なお、著者は本書で静的な現象として「タテ社会」という名前をつけるだけならバカでも(それこそ社会学者でも)できるのだから、そういう社会のダイナミックな特性も説明しなくてはいけないというのだが、僕にはまったく説得力が感じられなかった。或る A という状態を B という状態と並べて説明し、そこに名前をつけているだけにしか思えなかったからだ。これでは、静的な分析の結果として「出来事や状況に名前を付けているだけだ」と揶揄される社会学者の仕事と変わらない。

よく、「動的」とか「ダイナミック」という言葉を使って、何か「静的」な概念よりも素晴らしい上位の理論を示しているかのような錯覚に陥る人々がいて、特にポモが流行した1970年代移行は、科学哲学でも「パラダイム転換」だとか "theory change" といったフレーズで、それが何か論理実証主義の形式的な定式化を凌駕する概念なり理屈なり物事の捉え方や理解であるかのように吹聴されていた、まことに軽薄な時代があった。「新科学哲学派」などと呼ばれて、フーコーを始めとする歴史に焦点を当てて思想史を叙述したフランスの人々を引き合いに出して、或る種の「モード」みたいなものを科学哲学に持ち込んだ人々がいたわけである。しかし、そんなことをして物事の理解や分析がどれほど進んだのかというと、「ああいう事例もあればこういう事例もある」という、ルポライター同然と言うべき悪い意味の社会学が流行しただけである。そんなものを個々に紹介しても、われわれの理解は何も進まない。

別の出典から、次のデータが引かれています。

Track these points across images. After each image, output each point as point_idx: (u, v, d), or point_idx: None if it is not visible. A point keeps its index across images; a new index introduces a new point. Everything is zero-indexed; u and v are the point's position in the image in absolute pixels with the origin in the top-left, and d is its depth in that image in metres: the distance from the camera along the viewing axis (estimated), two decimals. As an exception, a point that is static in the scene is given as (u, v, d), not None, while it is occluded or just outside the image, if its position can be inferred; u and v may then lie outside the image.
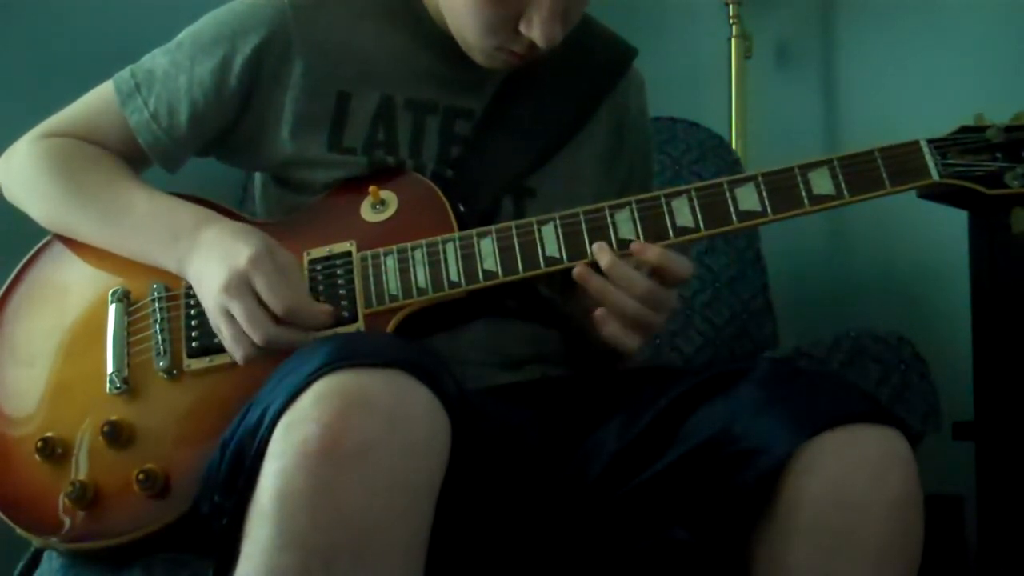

なお、その頃よりも前からだったが、ちょうどそういうものが流行して、科学哲学の論文からは論理式(による定式化の分析)がどんどん消えるという現象も起きた。そうして、科学哲学は分析哲学という別の流行から離脱したわけである。いまや、科学哲学は「分析系」とひとまとめにしては到底語れないような分野になっており、科学哲学で言語分析なんてことをやる人は殆どいなくなったし、学部の演習や授業でウィトゲンシュタインを読むなんて学生は英米圏でも殆どいないと思う。